Ask HN: Unpaid Internship Options - jack57
I have an internship opportunity in Glendale, California working on games for a Viacom company, but it is unpaid and they do not pay for housing.  I am currently on the other side of the country, and have a paid internship from last summer working on Android applications for a defense contractor.  I can do the unpaid internship with the fairly well known Viacom company using a $4000 dollar stipend from my university, or stay in my lesser state writing Android apps for pay.  The Android work is actually very interesting, but doesn't have the allure of working for a well known company in California across the country.<p>Will the unpaid internship be worth the experience?
======
stevenameyer
Is money an issue for you? if yes then i think the the answer is probably to
go with the one that pays. If not then go to the one that you think will
benefit you most in the long run, and there are a lot of factors that could
play into that decision which i dont think anyone on here could tell you the
answer to.

What kind of work do you want to finally end up doing? How much responsibility
will you be given at each? Will you make better connections at one or the
other?

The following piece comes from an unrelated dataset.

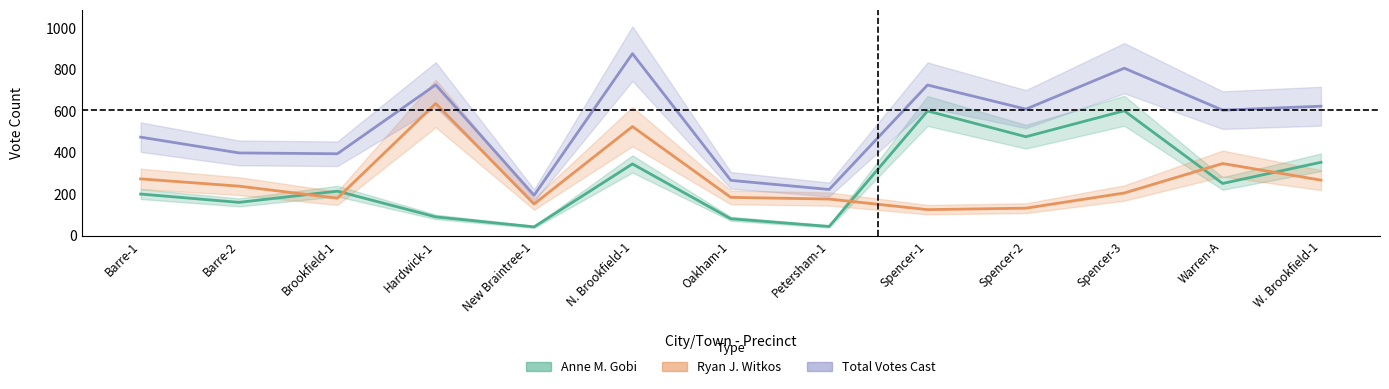

Where is the first local minimum for Ryan J. Witkos?

Brookfield-1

Which work environment do you like more? Are you passionate on
interested in the work they are doing? Which one will provide you with a
better learning experience?

There are so many personal factors that weigh into a decision like this, and
money may or may not be a large factor for you. But thats up to you to decide.
Ultimately i think it comes down to where you'll be happier, and which will
help you the most down the road. Answer those to questions and i think you
will probably come to your answer.

------
merinid
At this stage in your career, money is less important than a brand name on
your resume, more interesting work, and a diversity of experience. Do side
work to get paid?

------
shail
I think if you try a bit more (considering you have experience building
Android apps), you can get similar setup which pays too. So I will suggest try
other places.

There should be only and only one reason for you to do that unpaid internship,
that is if you are going to learn something very unique which you will not
learn anywhere else even if its paying a lot.

------
1337biz
If you are not super tight with your money situation I would go with the
unpaid one. Sounds way more exciting and an interesting environment to
experience. You will have enough opportunities for "regular" jobs after
college so use the internships to take some risks.

------
brudgers
That you are classifying the unpaid internship as an opportunity says
something about your goals. That you are debating a paid internship over an
unpaid one says something, too.

Internships are supposed to be about learning. There's plenty of other options
if you just want a job.

Good luck.

------
JoachimSchipper
When weighing this, also consider the fact that professional game developers
get paid relatively little, especially per actually-worked-hour, due to an
enormous oversupply. The opposite is true for defense and Android developers.

------
shrughes
Get a paid internship. Paid internships exist (all over the place). Game
development paid internships do too. You have more options than those two,
those are just the ones you've found.

------
27182818284
California is expensive. A defense contractor where you gain experience in the
emerging mobile market sounds like the WAY better option, even if it doesn't
impress the opposite sex.

------
seivan
I wouldn't take the unpaid internship. It's not worth it. If you're good, you
wouldn't be free. There's a developer shortage, don't let these fuckers skin
you.

------
logn
Do you really value your time at $0/hr? Sure you get experience, but you're
getting experience at the other job too.

------
charlesjshort
If you don't need ca$h there are plenty of opportunities for equity. Get one
or the other, maybe a mix of the two.

------
edwardunknown
Well, if you can afford it and want to move to California anyway the
internship could be an excuse to do it. But _never, ever trust anyone who asks
you to work for free_. It doesn't matter who they are or what they're
promising, don't fucking trust them.